Keeping Customers Loyal

Keeping your best customers loyal to your store can be a cost-effective way to increase business when compared with the expense and effort of attracting new customers, said Kirsten Darrow, marketing director of Fred Meyer Jewelers.

Darrow’s presentation, “Loyalty Programs Increase Your Profits,” given on Wednesday, focused on ways jewelers can build and maintain customer loyalty programs and how successful they can become as a tool to grow their businesses.
 
Darrow said loyalty programs can help jewelers expand their businesses through their existing customer base. “You do that by rewarding your best customers through their purchasing activities,” she said.

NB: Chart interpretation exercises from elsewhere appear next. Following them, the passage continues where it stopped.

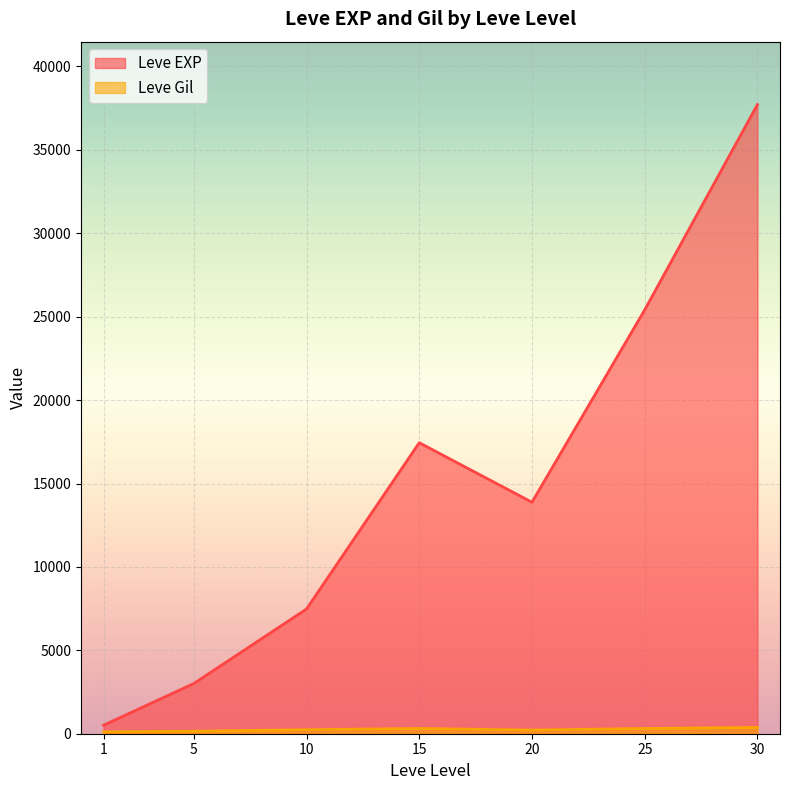

Which series has the largest range (max minus min)?

Leve EXP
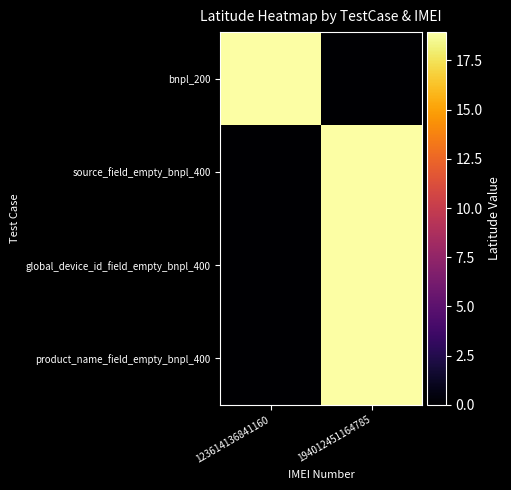

What is the spread (max minus min) of values at 123614136841160?

18.9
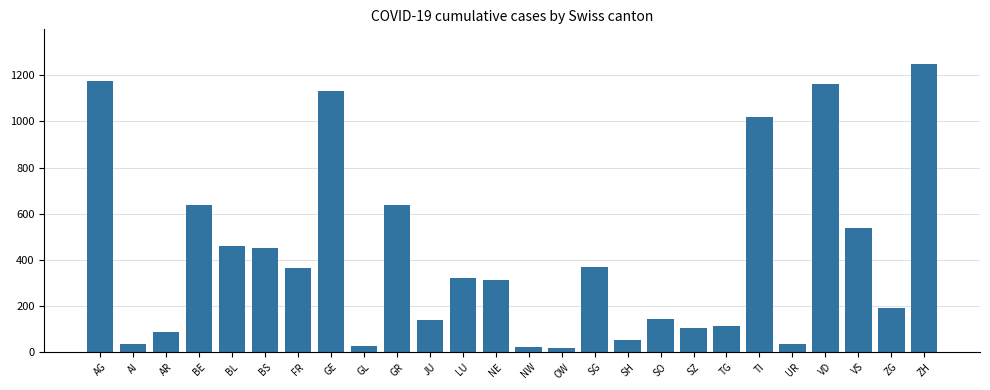

Does the chart contain stacked bars?

No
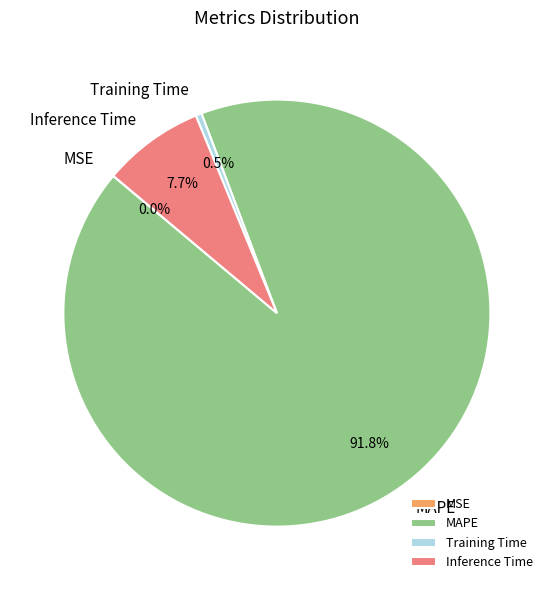

To the nearest percent, what is the difference between the largest and smallest slice percentages?

92%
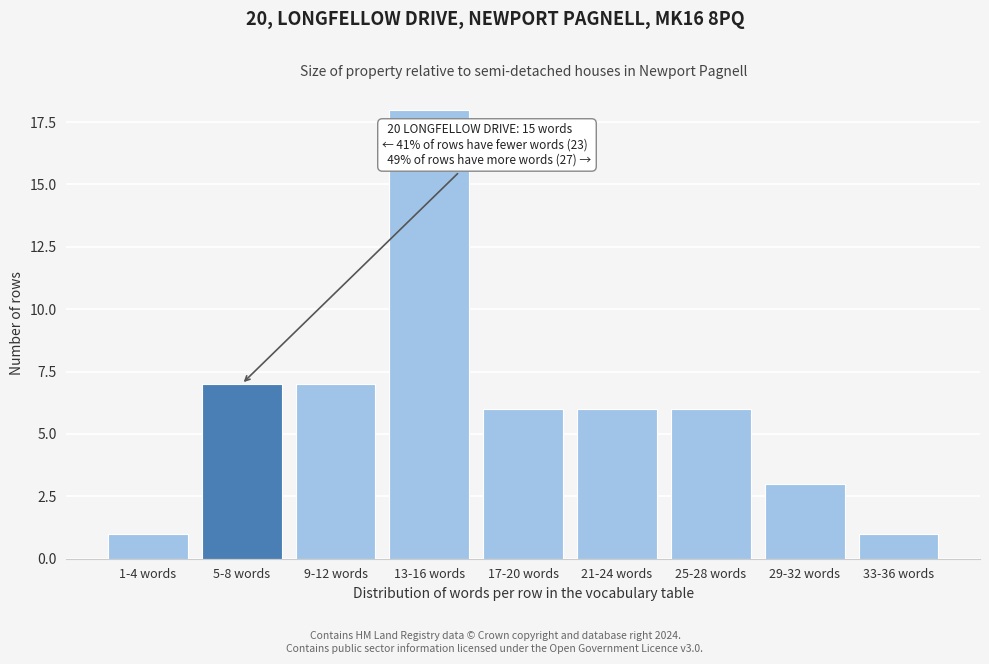

Reading left to right, what are all the values shown in this chart?

1	7	7	18	6	6	6	3	1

Darrow said that developing a loyalty program combines science and art. She noted that it’s five to seven times more expensive to attract new customers than it is to keep a store’s best customers.
 
Even though it’s less expensive, building a program does require a dedicated budget. She noted, however, that loyalty programs can be tailored to the resources a store has. “Building loyalty does not have to be a big production,” she said.

Most loyalty programs are made of hard and soft benefits, she explained. Hard benefits are ways to deliver economic rewards to customers. Soft benefits are used to deliver recognition and special privileges to a store’s best customers. She said most people, with the exception of affluent customers, prefer hard benefits.
 
Building a loyalty program requires a way to communicate with loyal customers and a method to collect and use data. One way to begin collecting data is to hold a contest that requires people to provide their personal information.
A program also must be analyzed and updated on a regular basis to ensure that it’s providing a return on the investment while meeting customers needs.

“Start small, target small groups,” she said. “Do it with a plan and determine what you want to accomplish. Fine-tune and grow your program.”